Sampi Kavşağı’ndaki bankamatiklere yakın halk ekmek büfesinin hemen yanı başına kondurulan ve kaldırımdan geçişleri de engelleyen baz istasyonuna ilk tepki semt sakinlerinden Emel Özgür'den geldi. Özgür, “Fotoğraflarını çektim ve ‘neden yapıyorsunuz?’ diye sordum, cevap bile vermediler” dedi.
Baz istasyonunun hangi cep telefonu şirketine ait olduğu öğrenilemezken, taşeron olan özel mühendislik bürosu yetkilileri de bu konuda bilgi vermekten kaçındı.

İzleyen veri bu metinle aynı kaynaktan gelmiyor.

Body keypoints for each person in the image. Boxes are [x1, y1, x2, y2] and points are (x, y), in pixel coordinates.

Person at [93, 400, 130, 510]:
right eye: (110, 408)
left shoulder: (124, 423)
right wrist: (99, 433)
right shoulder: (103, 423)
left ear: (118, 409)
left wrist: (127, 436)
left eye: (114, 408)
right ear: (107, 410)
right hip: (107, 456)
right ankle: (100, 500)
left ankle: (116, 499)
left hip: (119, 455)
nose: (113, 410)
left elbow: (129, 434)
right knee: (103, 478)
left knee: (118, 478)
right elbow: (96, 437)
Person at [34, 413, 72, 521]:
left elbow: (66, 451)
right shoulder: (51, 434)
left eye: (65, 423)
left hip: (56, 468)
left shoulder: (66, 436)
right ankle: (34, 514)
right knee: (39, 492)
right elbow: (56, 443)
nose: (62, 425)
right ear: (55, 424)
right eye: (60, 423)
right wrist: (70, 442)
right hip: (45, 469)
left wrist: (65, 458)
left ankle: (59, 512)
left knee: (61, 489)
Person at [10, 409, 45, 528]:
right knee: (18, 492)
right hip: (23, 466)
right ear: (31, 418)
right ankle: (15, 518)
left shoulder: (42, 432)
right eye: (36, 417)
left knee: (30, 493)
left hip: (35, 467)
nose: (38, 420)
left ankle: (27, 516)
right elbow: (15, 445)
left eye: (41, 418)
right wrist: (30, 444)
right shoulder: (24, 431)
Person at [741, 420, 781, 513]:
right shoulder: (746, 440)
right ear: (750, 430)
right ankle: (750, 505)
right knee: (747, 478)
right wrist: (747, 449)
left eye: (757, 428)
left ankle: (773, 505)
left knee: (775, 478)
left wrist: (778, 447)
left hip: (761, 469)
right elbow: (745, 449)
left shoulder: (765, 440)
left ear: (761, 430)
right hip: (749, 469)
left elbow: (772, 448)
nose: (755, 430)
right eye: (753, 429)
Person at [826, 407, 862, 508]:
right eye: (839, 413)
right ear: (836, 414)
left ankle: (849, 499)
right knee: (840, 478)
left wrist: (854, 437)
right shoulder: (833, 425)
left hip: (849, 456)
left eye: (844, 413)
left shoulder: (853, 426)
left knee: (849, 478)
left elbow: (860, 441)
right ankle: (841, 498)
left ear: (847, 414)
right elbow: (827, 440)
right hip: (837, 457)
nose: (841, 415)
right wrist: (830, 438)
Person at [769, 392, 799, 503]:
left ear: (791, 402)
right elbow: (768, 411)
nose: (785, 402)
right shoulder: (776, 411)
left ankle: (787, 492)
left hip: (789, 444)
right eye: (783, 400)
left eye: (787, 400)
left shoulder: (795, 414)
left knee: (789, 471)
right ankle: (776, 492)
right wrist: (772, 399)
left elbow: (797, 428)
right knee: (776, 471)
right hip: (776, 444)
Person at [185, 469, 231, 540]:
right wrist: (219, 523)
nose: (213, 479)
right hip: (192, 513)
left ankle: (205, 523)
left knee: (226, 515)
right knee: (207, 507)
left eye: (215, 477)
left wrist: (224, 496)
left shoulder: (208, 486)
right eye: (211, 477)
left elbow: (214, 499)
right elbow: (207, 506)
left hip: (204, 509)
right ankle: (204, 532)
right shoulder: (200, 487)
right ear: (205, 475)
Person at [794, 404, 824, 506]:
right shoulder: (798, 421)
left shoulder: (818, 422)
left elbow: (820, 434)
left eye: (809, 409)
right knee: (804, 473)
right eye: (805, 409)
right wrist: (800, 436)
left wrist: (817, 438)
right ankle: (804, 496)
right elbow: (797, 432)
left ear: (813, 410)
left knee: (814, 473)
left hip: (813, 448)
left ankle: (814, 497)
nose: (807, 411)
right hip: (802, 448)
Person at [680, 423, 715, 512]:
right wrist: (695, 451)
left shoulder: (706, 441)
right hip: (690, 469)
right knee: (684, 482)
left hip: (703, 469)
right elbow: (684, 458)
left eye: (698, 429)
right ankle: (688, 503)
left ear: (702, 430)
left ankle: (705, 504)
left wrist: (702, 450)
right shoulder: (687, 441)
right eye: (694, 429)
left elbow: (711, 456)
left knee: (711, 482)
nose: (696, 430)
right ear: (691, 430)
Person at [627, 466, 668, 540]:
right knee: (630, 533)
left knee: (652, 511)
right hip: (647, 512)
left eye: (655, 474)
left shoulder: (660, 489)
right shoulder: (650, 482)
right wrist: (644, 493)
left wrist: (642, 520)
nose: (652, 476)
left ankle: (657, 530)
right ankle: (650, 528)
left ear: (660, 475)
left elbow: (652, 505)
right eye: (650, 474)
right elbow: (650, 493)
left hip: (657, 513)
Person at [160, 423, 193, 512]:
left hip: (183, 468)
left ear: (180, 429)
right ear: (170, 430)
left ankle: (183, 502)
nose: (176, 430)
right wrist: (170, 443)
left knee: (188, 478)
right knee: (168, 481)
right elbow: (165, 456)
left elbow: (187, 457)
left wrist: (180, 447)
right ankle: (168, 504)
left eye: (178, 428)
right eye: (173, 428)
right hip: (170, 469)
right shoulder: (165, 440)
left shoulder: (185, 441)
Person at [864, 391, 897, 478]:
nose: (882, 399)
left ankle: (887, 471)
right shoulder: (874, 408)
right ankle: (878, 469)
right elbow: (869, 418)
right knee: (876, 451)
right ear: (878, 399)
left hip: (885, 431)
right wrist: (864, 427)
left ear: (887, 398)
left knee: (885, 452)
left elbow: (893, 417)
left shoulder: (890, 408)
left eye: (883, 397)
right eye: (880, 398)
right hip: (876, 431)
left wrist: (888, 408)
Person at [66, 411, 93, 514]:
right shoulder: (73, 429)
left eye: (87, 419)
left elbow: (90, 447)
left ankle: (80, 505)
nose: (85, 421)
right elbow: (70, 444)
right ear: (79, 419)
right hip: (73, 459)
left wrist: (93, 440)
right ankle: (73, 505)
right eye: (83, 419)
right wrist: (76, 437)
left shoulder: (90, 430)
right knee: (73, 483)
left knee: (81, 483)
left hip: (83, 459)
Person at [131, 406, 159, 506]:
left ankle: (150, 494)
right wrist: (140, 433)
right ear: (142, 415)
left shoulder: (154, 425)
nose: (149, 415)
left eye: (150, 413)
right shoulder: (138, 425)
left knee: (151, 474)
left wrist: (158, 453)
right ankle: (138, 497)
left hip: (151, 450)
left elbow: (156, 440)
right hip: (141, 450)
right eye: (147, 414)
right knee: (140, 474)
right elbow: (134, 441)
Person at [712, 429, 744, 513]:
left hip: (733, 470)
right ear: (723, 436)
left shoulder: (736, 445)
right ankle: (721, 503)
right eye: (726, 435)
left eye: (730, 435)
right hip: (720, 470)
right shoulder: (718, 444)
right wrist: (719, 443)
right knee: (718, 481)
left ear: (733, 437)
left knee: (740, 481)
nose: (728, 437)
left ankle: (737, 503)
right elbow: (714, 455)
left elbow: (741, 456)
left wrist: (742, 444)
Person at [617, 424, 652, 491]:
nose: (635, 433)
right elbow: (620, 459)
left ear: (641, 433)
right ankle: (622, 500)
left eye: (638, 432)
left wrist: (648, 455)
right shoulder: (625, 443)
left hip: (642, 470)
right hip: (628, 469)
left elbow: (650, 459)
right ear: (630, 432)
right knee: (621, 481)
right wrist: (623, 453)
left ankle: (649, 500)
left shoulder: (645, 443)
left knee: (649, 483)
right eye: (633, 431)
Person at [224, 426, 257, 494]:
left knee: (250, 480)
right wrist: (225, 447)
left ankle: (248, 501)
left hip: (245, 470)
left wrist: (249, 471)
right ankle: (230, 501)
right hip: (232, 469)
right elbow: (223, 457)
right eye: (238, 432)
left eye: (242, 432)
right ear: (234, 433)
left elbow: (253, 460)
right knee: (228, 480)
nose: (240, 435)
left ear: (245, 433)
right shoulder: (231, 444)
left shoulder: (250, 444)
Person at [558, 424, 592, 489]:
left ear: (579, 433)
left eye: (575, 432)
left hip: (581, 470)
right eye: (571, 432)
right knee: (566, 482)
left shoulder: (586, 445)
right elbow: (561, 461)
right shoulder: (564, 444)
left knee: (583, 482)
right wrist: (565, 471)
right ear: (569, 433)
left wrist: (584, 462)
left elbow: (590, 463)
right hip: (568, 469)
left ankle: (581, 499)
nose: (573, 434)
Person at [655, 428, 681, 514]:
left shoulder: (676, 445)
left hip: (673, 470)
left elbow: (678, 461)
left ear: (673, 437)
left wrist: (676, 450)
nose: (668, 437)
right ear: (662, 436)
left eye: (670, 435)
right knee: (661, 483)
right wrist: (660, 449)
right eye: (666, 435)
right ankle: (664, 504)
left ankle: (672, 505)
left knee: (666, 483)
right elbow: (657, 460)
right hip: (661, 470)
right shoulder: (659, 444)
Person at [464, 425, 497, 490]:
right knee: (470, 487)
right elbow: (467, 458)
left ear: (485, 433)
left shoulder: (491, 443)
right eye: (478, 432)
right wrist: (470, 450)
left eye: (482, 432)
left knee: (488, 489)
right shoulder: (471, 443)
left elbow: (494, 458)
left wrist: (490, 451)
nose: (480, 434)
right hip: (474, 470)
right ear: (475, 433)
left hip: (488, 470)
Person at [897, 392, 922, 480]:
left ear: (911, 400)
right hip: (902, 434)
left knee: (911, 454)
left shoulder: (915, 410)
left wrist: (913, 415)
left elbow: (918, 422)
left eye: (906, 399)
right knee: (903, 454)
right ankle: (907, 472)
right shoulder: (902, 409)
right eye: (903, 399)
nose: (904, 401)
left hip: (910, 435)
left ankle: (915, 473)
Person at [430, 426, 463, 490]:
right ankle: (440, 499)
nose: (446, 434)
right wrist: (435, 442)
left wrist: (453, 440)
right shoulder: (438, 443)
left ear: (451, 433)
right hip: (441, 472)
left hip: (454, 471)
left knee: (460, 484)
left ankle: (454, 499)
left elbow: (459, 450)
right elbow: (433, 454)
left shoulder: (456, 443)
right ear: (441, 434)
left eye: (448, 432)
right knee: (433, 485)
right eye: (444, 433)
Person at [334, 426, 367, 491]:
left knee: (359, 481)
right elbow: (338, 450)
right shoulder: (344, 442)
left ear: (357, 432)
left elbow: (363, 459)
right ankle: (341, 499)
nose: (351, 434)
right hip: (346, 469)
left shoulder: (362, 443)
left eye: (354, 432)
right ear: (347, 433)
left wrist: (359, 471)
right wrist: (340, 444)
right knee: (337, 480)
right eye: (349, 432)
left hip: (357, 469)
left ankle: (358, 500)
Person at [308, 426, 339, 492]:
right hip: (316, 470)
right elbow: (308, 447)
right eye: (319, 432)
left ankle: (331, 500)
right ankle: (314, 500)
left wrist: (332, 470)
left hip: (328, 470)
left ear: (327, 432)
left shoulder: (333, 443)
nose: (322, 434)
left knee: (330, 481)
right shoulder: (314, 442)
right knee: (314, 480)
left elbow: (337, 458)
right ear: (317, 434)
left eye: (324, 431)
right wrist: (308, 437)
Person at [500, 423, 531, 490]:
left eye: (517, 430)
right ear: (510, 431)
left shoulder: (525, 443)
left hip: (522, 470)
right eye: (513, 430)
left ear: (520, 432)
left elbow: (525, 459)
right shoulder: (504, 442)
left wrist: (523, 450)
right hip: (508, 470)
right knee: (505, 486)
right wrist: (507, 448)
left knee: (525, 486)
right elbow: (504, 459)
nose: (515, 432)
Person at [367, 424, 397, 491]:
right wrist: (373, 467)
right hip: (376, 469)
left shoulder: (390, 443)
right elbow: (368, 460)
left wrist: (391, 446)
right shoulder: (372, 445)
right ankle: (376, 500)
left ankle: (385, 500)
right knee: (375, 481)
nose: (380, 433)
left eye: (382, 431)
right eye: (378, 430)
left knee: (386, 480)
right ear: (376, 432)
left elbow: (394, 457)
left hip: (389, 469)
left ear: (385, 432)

Emel Özgür, Antalya Büyükşehir Belediyesi’nin görev ve sorumluluk sahasında olan bir caddeye bu baz istasyonunun konulduğunu belirterek, ‘Bu konuda bilgilendirilmedik. Sağlığımızla oynanıyor” dedi. Özgür, Büyükşehir Belediyesi ve Akdeniz Üniversitesi’nin ortaklaşa düzenlediği Kent ve Elektromanyetik Dalga Kirliliği Sempozyumu’nda konuşmacıların bu konuya dikkat çektiğini belirterek, Prof. Dr. Necati Dedeoğlu’nun bu sempozyumdaki konuşmasını hatırlattı.
Dedeoğlu, o sempozyumoda, baz istasyonlarının, tv kulelelerinin okul, kreş, hastane, huzurevi ve parklardan en az 300 metre uzaklıkta olması gerektiğini, etrafının da çevrilip uyarılar konulmasının zorunlu hale getirilmesini istemişti.
Dedeoğlu ayrıca, evlerin karşılarına baz istasyonu yerleştirilmemesi gerektiğini de söylemişti.
Her gün binlerce çocuk, hamile ve binlerce insanın geçtiği baz istasyonunun bulunduğu güzergahta işyerleri, ev, cami, otobüs durakları bulunuyor.
Yargıtay, daha önce baz istasyonları ile ilgili şikayetiyle haklı bulmuş ve insan sağılığını etkilediği gerekçesiyle bu istasyonlarla ilgili açılan davalarda vatandaşların lehine karar vermişti.